Stereotaxic local infusion of the GABAA receptor antagonist picrotoxin in the amygdala (needle track shown in upper left panel) of awake freely moving rats induced significant changes in densities of GAD65-positive terminals in hippocampus. The decrease, detectable around cell bodies of pyramidal neurons (middle panel), were selectively observed in sectors CA3 and CA2, but not CA1 (lower panel).

CONCLUSIONS

The cortical and hippocampal GABA systems consists of many different subclasses of interneurons, each having unique phenotypes defined by their morphology, neuropeptide content, electrophysiological properties, and synaptic connectivity. GABAergic cells engage in complex interactions not only with projection neurons, but also with one another. The intricate networks derived from these interactions are associated with the generation of both oscillatory rhythms and detailed aspects of discriminative information processing. A defect in even one component of such a system could potentially have profound implications for the functioning of local circuits, as well as larger scale macrocircuits within the corticolimbic system. Stated simply, GABAergic interneurons are critical to the formulation of complex behaviors and a defect in their functioning can give rise to a broad array of disturbances in cognitive function, like those seen in schizophrenia.

In reviewing the postmortem investigations that have been directed at the study of this system, it is clear that there have been some inconsistencies, particularly with regard to cell counting findings.
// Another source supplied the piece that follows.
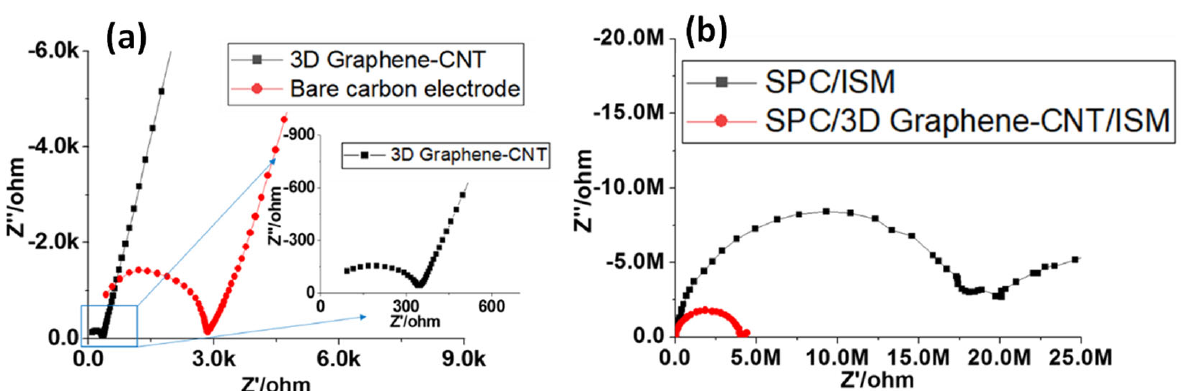
Figure 5. ( a ) EIS results for the bare carbon electrode and 3D Graphene–CNT modified electrode in 0.1 M NH 4 Cl solution, respectively; ( b ) EIS results for the screen-printed carbon (SPC) electrode modified by Graphene–CNT and an NH 4+ ISM coating and that with only an NH 4+ ISM, respectively, in 0.1 M NH 4 Cl solution. ( ∆ E ac : 100 mV; frequency range: 0.1 Hz–1 M Hz). In Figure 5a, the EIS results for the 3D Graphene–CNT modified electrode showed a reduced diameter of the semicircle compared to that of the bare carbon electrode,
There are many different confounding factors that can be invoked to explain failures to replicate and these vary according to the types of methodology that have been employed. Nevertheless, when this literature is viewed as a totality, including not only cell counting studies, but also cytochemical ones in which immunocytochemistry, receptor binding autoradiography and in situ hybridization have been employed, some form of dysfunction in the GABAergic system brain appears to be present in the cortex of schizophrenics. The fact that similar findings are also being reported in bipolar disorder suggests that such a defect may be related to a common environmental factor, perhaps that related to obstetrical complications. Indeed, the neurodevelopmental hypothesis of schizophrenia (and by extrapolation, bipolar disorder) has received its most convincing evidence from studies of the GABA system.

An important question raised by these findings is whether the GABAergic interneuron might potentially be a common site for the action of drugs that are used in the treatment of both schizophrenia and bipolar disorder. Indeed, GABA-mimetic drugs, such as mood-stabilizing anticonvulsants, show efficacy in the treatment of both schizophrenia (Wassef et al. 1999) and bipolar disorder (Bowden 1998), although patients with affective disorder show a more striking beneficial effect. Recent studies demonstrating direct interactions between the dopamine and serotonin systems with GABAergic neurons in the cortex, as well as the expression of their respective receptor systems in these interneurons, are also consistent with this idea.

In the years to come, continued investigations of the GABA system in rodent, primate, and human brain and the characterization of changes in specific phenotypic subclasses of interneurons in schizophrenia and bipolar disorder will undoubtedly provide important new insights into how the integration of macro- and microcircuitry in the corticolimbic system is altered in health and disease. Most importantly, it will be important to use increasingly sophisticated information regarding GABAergic cells to identify the precise ways in which neuroleptic drugs can influence the structural and functional integrity of this transmitter system. Information of this type may eventually point the way toward novel approaches to the treatment of devastating neuropsychiatric disorders.